→ Requirement 1
Retype the lines of the listing below, everything from the start of the listing down to the line containing "d’inscription", including both of those lines.
Extract to read START
The next available address in the \c .bss segment is location 0x63, so the
application uses 3 bytes of uninitialized data.
The \c .eeprom segment (where EEPROM variables are stored) starts at
location 0x0.
The next available address in the \c .eeprom segment is also location 0x0,
so there aren't any EEPROM variables.
\section demo_ihex Generating Intel Hex Files
We have a binary of the application, but how do we get it into the processor?
Most (if not all) programmers will not accept a GNU executable as an input
file, so we need to do a little more processing. The next step is to extract
portions of the binary and save the information into \c .hex files. The GNU
utility that does this is called \c avr-objcopy.
The ROM contents can be pulled from our project's binary and put into the file
demo.hex using the following command:
\verbatim
$ avr-objcopy -j .text -j .data -O ihex demo.elf demo.hex
\endverbatim
The resulting \c demo.hex file contains:
\verbinclude demo.hex
The \c -j option indicates that we want the information from the \c .text and \c .data
segment extracted. If we specify the EEPROM segment, we can generate a \c .hex
file that can be used to program the EEPROM:
\verbatim
$ avr-objcopy -j .eeprom --change-section-lma .eeprom=0 -O ihex demo.elf demo_eeprom.hex
\endverbatim
There is no \c demo_eeprom.hex file written, as that file would be
empty.
Extract to read END
→ Requirement 2
In the passage on generating Intel Hex files, rewrite everything from "Most (if not" down to "called \c avr-objcopy.", putting "flashing tools" in place of "programmers".
Task data START
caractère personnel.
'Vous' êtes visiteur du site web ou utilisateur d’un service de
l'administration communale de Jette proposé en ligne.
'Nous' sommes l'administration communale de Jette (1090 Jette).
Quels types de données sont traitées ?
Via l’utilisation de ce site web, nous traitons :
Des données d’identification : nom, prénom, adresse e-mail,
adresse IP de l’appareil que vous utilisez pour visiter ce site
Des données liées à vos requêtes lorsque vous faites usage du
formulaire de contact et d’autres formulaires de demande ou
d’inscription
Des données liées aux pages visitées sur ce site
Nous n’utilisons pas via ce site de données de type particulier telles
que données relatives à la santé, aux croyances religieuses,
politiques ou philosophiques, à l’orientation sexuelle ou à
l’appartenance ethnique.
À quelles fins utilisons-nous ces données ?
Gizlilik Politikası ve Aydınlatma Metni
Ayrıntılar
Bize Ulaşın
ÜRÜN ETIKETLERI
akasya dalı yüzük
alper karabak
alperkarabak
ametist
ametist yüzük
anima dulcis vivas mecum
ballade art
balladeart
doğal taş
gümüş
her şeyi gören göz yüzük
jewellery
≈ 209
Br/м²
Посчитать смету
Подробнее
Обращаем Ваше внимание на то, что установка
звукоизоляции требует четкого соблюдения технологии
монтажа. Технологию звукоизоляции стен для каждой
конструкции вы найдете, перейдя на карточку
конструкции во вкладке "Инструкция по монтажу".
Task data END
→ Exercise output 1
caractère personnel.
'Vous' êtes visiteur du site web ou utilisateur d’un service de
l'administration communale de Jette proposé en ligne.
'Nous' sommes l'administration communale de Jette (1090 Jette).
Quels types de données sont traitées ?
Via l’utilisation de ce site web, nous traitons :
Des données d’identification : nom, prénom, adresse e-mail,
adresse IP de l’appareil que vous utilisez pour visiter ce site
Des données liées à vos requêtes lorsque vous faites usage du
formulaire de contact et d’autres formulaires de demande ou
d’inscription

→ Exercise output 2
Most (if not all) flashing tools will not accept a GNU executable as an input
file, so we need to do a little more processing. The next step is to extract
portions of the binary and save the information into \c .hex files. The GNU
utility that does this is called \c avr-objcopy.